Contour farming was first invented by the Phoenicians and it acts like terrace farming in many ways — albeit on a smaller scale. The crops are planted up and down, furrowed by different rows and altitudes, to create a better flow of water, thus resulting in less erosion. No-till farming is the last method and it’s an unusual one. Instead of plowing the crops under at the end of the season, the plants are allowed to remain anchored in place until they decompose for the next season. The result is less loose soil and less bare ground, both of which are more exposed to wind and water.
What are some soil conservation methods I can use at home?
Even if you’re not a farmer, there are actually a few things you can do at home to conserve soil. You never know, if you follow these, you might find that your backyard vegetable garden comes in much better in the years to follow.
Break up the ground
If you’re looking to conserve soil in your backyard you can start by reducing impervious surfaces like driveways and patios. Rainwater flows and gains momentum when moving over such surfaces, which means it can erode stream banks and lakeshores as it does so. If you still want to have some stability in your yard, use paving stones rather than concrete slabs. This will allow the water to penetrate the ground more evenly when it rains rather than in great rushes.

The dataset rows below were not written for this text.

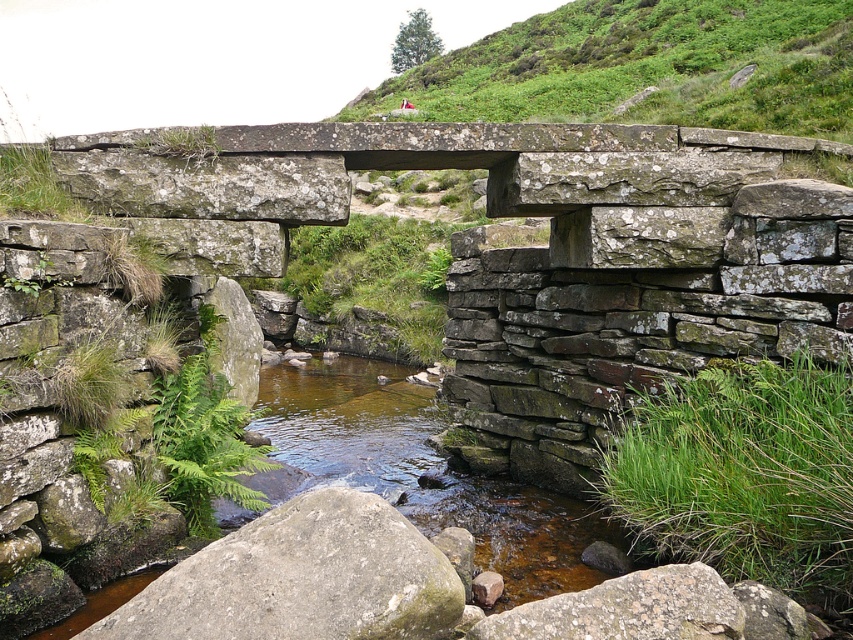
You are a hiker standing on the gray rough rock at center and want to climb up to the green grassy hillside at upper center. Which direction should you move to reach the hillside?

The green grassy hillside at upper center is positioned on the right side of gray rough rock at center, so you should move to the right to reach the hillside.

You are a hiker planning to cross the rustic stone bridge over the stream. You need to determine the highest point between the green grassy hillside at upper center and the gray rough rock at center. Which one should you choose to get a better view?

The green grassy hillside at upper center has a greater height compared to the gray rough rock at center, so choosing the green grassy hillside at upper center will provide a better view.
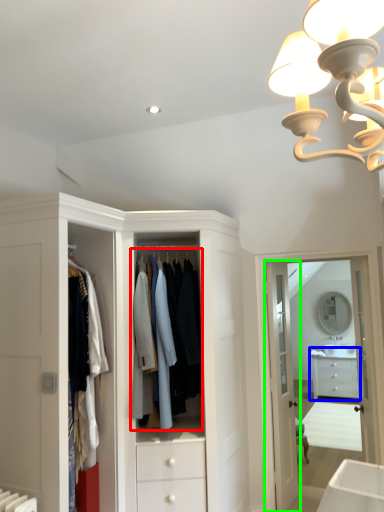
Question: Which object is the farthest from clothing (highlighted by a red box)? Choose among these: chest of drawers (highlighted by a blue box) or door (highlighted by a green box).

Choices:
 (A) chest of drawers
 (B) door

Answer: (A)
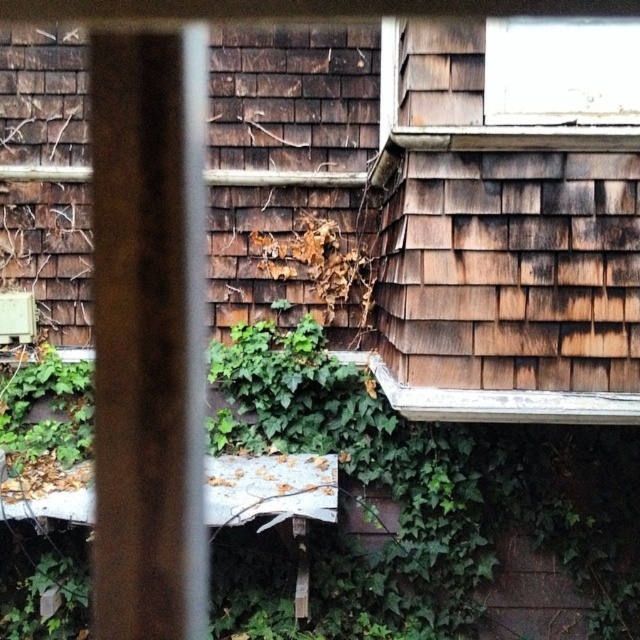
Which is behind, point (483, 97) or point (593, 100)?

Point (483, 97)

Is white painted wood window at upper right bigger than transparent glass window at upper center?

Yes, white painted wood window at upper right is bigger than transparent glass window at upper center.

This screenshot has width=640, height=640. In order to click on white painted wood window at upper right in this screenshot , I will do `click(554, 76)`.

Rain gardens and rain barrels
A rain barrel placed beneath a downspout or a gutter drain is a great way to collect the water that runs off your roof. You can then use this water on your lawn and garden rather than running the hose over it, thereby conserving water as well. Another way to collect water that runs off impervious surfaces like roofs and patios is something called a rain garden. This shallow depression in your yard can collect rain and prevent soil erosion. At the same time, you can use it to grow wetland plants, almost like a little pond.

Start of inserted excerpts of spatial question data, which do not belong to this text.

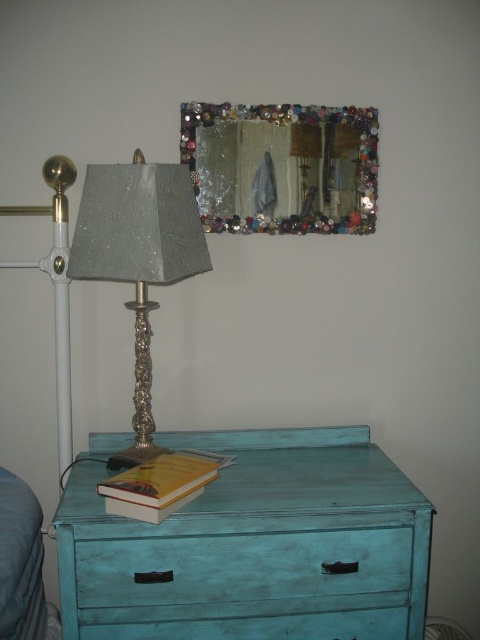
Consider the image. You are arranging a shelf and need to know the vertical distance between the decorative glass mirror at upper center and the teal painted wood drawer at center. Can you determine if the mirror is placed above the drawer?

The decorative glass mirror at upper center is located above the teal painted wood drawer at center, so yes, the mirror is placed above the drawer.

You are trying to place a small vase on the turquoise distressed wood table at lower center. However, there is already a yellow paperback book at lower center on it. Can you fit the vase next to the book without moving it?

The turquoise distressed wood table at lower center is further to the viewer than the yellow paperback book at lower center, so there might still be space next to the book to place the vase without moving it.

You are trying to place a new decorative item on the turquoise distressed wood table at lower center. Considering the size of the yellow paperback book at lower center, will there be enough space for both items?

The turquoise distressed wood table at lower center is bigger than the yellow paperback book at lower center, so there should be enough space for both items.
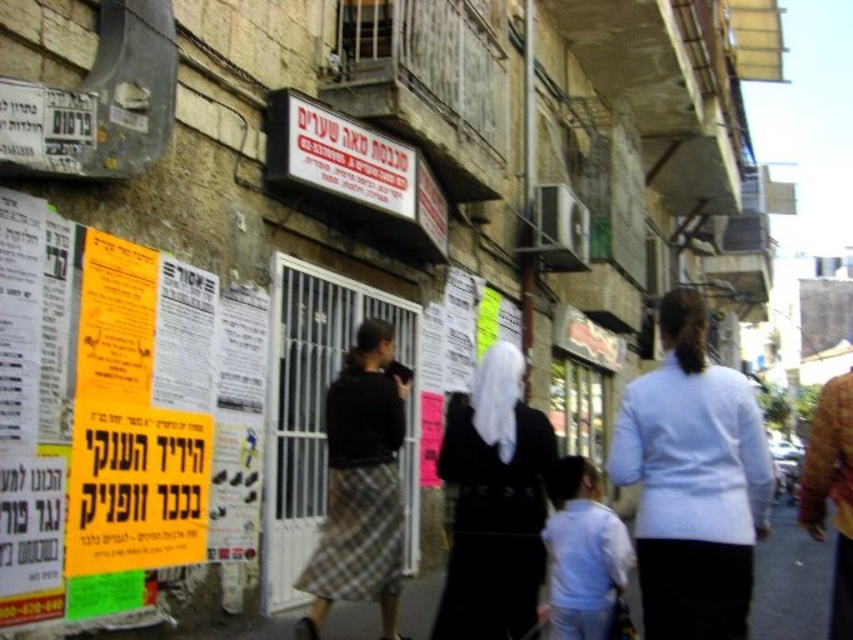
Does light blue fabric at center have a smaller size compared to plaid skirt at center?

Yes.

Between point (730, 385) and point (389, 596), which one is positioned in front?

Point (730, 385)

You are a GUI agent. You are given a task and a screenshot of the screen. Output one action in this format:
    pyautogui.click(x=<x>, y=<y>)
    Task: Click on the light blue fabric at center
    
    Given the screenshot: What is the action you would take?
    pyautogui.click(x=692, y=481)

Between point (479, 490) and point (553, 531), which one is positioned behind?

Positioned behind is point (553, 531).

This screenshot has width=853, height=640. In order to click on dark blue dress at center in this screenshot , I will do `click(492, 504)`.

Does light blue fabric at center appear on the left side of matte plastic sign at upper center?

No, light blue fabric at center is not to the left of matte plastic sign at upper center.

Find the location of a particular element. light blue fabric at center is located at coordinates (692, 481).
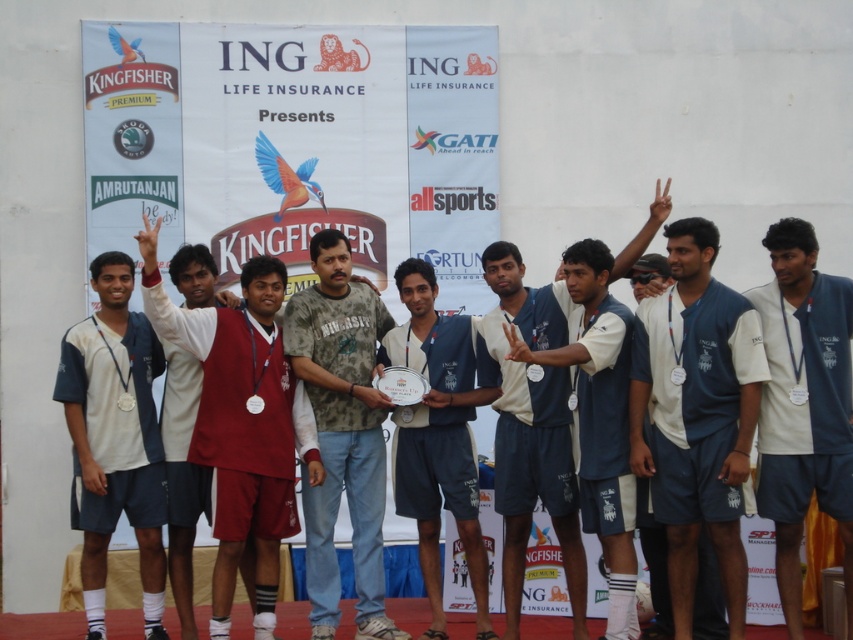
You are a photographer standing behind the stage. You need to take a photo of both the camouflage fabric shirt at center and the blue jersey at center. The camera you are using has a maximum focus range of 6 meters. Can you capture both subjects in focus without moving your position?

The camouflage fabric shirt at center is 6.77 meters from the blue jersey at center. Since the distance between them exceeds the camera maximum focus range of 6 meters, you cannot capture both subjects in focus without moving your position.

You are a photographer trying to capture a closeup of the maroon jersey at center and the camouflage fabric shirt at center. Given that your camera lens can only focus on objects within a 1.2 meter width, can you fit both items in the frame without moving closer?

The maroon jersey at center has a larger width than the camouflage fabric shirt at center. Since the total width of both items combined may exceed the 1.2 meter limit, it depends on their exact widths. However, the description only states the maroon jersey is wider, but not by how much. Without specific measurements, it is uncertain if they can both fit within the 1.2 meter frame width.

You are a photographer trying to capture a closeup of the Kingfisher Premium logo on the banner behind the group. You notice a point at coordinates (695, 416) on the image. Based on the description, is this point more likely on the banner or on the white fabric shirt at center?

The point (695, 416) is on the white fabric shirt at center, so it is more likely on the shirt rather than the banner.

Planting sturdy trees in your backyard will not only help you to create natural windbreaks for your precious soil, but they will also provide countless other benefits to your backyard ecosystem as well. Shade trees provide protection from the sun and homes for wild animals. They help to keep soil firm and draw millions of insects and microorganisms into your yard. Trees can also protect your home from wind damage as well. Shrubs can work as windbreaks too and their root systems will assist in soil cohesion.
How can I practice soil conservation in my areas?
Even if you don’t have a big backyard, you can still help combat soil erosion in your local area. Many wetland areas need assistance these days, either because of pollution, pest control, or soil erosion, and these areas are one of the most effective ways to prevent soil erosion. Wetlands are like natural sponges that absorb rainwater and prevent it from washing the soil away downriver.
You can help wetlands by cleaning them up or donating to causes that do. You can also look into local programs and spread the word about the importance of soil conservation. It’s likely that most of your friends and neighbors don’t even know it’s a problem. Sometimes raising awareness is the first step towards positive change.